Follow the installation instructions for set-up.
To run examples on this page you will need a Kafka broker available. It is easy to set up a local instance for testing.
API¶
The library follows the librdkafka
API closely where possible.
As per its introduction:
- Base container
rd_kafka_t
is a client create by.kfk.Client
..kfk.Producer
and.kfk.Consumer
are provided for simplicity. Provides global configuration and shared state. - One or more topics
rd_kafka_topic_t
, which are either producers or consumers and created by function.kfk.Topic
Both clients and topics accept an optional configuration dictionary.
.kfk.Client
and .kfk.Topic
return an int which acts as a Client or Topic ID (index into an internal array). Client IDs are used to create topics and Topic IDs are used to publish or subscribe to data on that topic. They can also be used to query metadata – state of subscription, pending queues, etc.
Minimal producer example¶
\l kfk.q
// specify kafka brokers to connect to and statistics settings.
kfk_cfg:`metadata.broker.list`statistics.interval.ms!`localhost:9092`10000
// create producer with the config above
producer:.kfk.Producer[kfk_cfg]
// setup producer topic "test"
test_topic:.kfk.Topic[producer;`test;()!()]
// publish current time with a key "time"

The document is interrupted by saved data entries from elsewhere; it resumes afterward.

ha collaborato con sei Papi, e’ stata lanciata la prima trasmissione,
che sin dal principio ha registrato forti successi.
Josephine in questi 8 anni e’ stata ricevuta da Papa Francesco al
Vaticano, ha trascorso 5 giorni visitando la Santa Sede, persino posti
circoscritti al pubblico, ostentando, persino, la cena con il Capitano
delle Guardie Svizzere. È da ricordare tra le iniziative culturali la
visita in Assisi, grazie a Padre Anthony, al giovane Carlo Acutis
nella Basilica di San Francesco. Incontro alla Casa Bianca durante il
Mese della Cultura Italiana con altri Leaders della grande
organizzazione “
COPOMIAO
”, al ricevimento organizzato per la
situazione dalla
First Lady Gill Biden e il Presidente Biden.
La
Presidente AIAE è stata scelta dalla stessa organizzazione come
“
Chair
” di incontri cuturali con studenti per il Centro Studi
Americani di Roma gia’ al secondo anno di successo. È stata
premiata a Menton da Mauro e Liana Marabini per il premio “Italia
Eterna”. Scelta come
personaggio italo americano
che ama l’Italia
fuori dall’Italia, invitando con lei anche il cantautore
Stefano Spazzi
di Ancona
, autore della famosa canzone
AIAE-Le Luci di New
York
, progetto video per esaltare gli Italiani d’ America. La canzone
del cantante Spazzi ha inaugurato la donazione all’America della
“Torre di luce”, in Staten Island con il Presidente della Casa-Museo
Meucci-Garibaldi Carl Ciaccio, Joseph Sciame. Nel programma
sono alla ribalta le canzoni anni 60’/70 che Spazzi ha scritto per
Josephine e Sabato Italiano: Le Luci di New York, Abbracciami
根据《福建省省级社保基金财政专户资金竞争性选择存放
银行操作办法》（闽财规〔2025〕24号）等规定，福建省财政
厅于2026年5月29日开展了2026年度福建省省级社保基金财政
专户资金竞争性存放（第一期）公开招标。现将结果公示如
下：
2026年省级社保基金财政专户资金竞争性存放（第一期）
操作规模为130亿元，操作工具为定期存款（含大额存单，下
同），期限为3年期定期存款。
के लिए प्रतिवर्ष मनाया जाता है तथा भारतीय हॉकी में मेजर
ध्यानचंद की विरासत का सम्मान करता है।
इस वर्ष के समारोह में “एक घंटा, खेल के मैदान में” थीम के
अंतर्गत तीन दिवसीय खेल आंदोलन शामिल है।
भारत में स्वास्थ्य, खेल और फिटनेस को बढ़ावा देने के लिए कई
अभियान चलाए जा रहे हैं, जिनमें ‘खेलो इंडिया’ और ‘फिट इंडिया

.kfk.Pub[test_topic;.kfk.PARTITION_UA;string .z.t;"time"];
show "Published 1 message";
KxSystems/kafka/test_producer.q
Minimal consumer example¶
\l kfk.q
// create consumer process within group 0
client:.kfk.Consumer[`metadata.broker.list`group.id!`localhost:9092`0];
data:();
// setup meaningful consumer callback(do nothing by default)
.kfk.consumecb:{[msg]
msg[`data]:"c"$msg[`data];
msg[`rcvtime]:.z.p;
data,::enlist msg;}
// subscribe to the "test" topic with default partitioning
.kfk.Sub[client;`test;enlist .kfk.PARTITION_UA];
KxSystems/kafka/test_consumer.q for a slightly more elaborate version
Configuration¶
The library supports and uses all configuration options exposed by librdkafka
, except callback functions, which are identical to Kafka options by design of librdkafka
.
edenhill/librdkafka/CONFIGURATION.md for a list of options
Testing¶
Use can use either existing Kafka broker or start a test Kafka broker as described below.
Setting up a test Kafka instance¶
Download and unzip Kafka.
$ cd $HOME
$ wget http://www-us.apache.org/dist/kafka/0.10.2.0/kafka_2.11-0.10.2.0.tgz
$ tar xzvf kafka_2.11-0.10.2.0.tgz
$ cd $HOME/kafka_2.11-0.10.2.0
Start zookeeper
.
$ bin/zookeeper-server-start.sh config/zookeeper.properties
Start Kafka broker
$ bin/kafka-server-start.sh config/server.properties
Running examples¶
Start producer.
q)\l test_producer.q
q)\t 1000
Start consumer.
q)\l test_consumer.q
The messages will now flow from producer to consumer and the publishing rate can be adjusted via \t x
in the producer process.
Performance and tuning¶
edenhill/librdkafka/wiki/How-to-decrease-message-latency
There are numerous configuration options and it is best to find settings that suit your needs and setup. See Configuration above.